Ah, a new tree. I have a lot of those! I keep them in nursery pots. And I repot them. Some are in grow boxes made from wood, some are in pots made from clay.
What is the best tactic for a new tree?
1. Find out what kind of tree it is. A pine is not a spruce. A spruce is not a juniper. A beech is not a birch. They all have different requirements. - It depends.
1.5 Find out what needs priority. If the soil is perfect, then repotting isn't needed right away. If there are branches forming bulges on the trunk that will ruin the tree, then cut those branches first and leave the soil for next year. With some trees, you can do all at once. If the tree is in a bad shape, then it's better to prioritize getting it back to health. - It depends.
2. Find out what the right season for a technique is, for that particular plant. If you repot a pine when it's freezing outdoors, it might not survive. If you do it in the middle of summer, it could die as well. And so on.. - It depends.
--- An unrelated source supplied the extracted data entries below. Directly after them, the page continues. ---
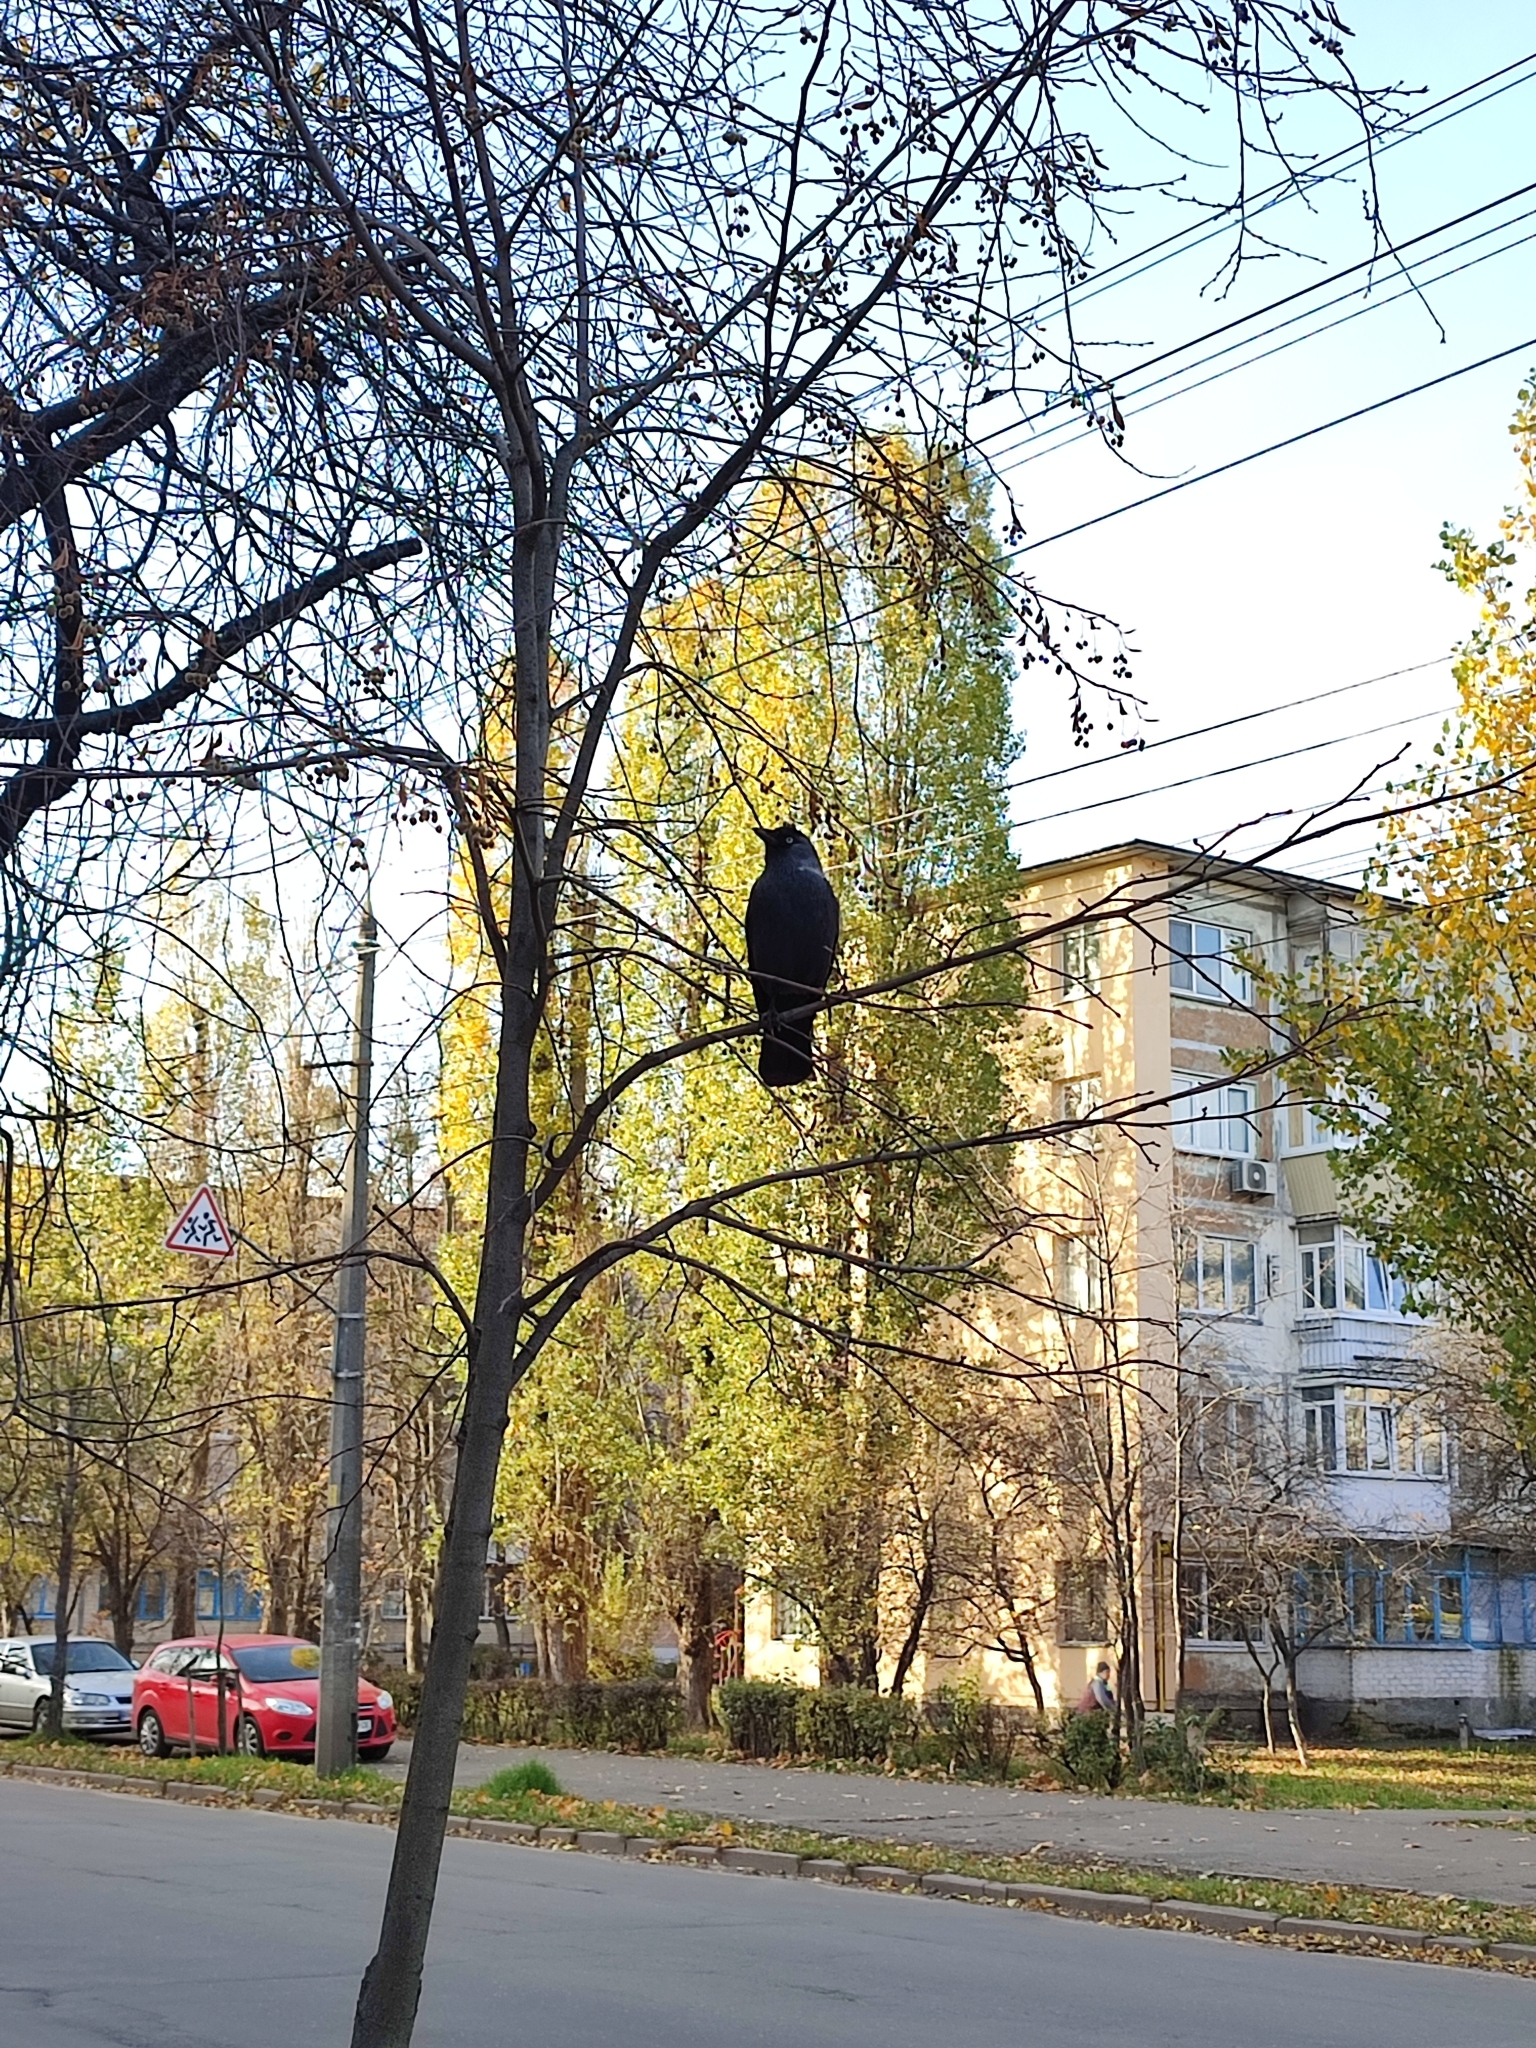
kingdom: Animalia
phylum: Chordata
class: Aves
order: Passeriformes
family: Corvidae
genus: Coloeus
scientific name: Coloeus monedula
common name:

3. Think before you act. Does a tree really need a top pruning? Is there another way to achieve the same visual goal without damaging anything? - It depends.
If you can get behind that logic, then you can find out on your own about what to do and when to do it. There are no absolute rules; some people love repotting in mid summer, some people love the spring. If you know what you're doing and why you're doing it and you have a solid reason to do something, then you can't fail. I, and a lot of other newbies tend to overlook (at least) one of those tree points. We fail, we learn, we don't make the same mistake. Or we learn something new about how to hide mistakes, or to regrow a branch. Get your mind set on spending a few years looking at trees in development.
The hardest part is knowing when to do nothing, and actually doing nothing.
That's hypocritical, coming from me. But just a few more broken branches and I'll get my own message too.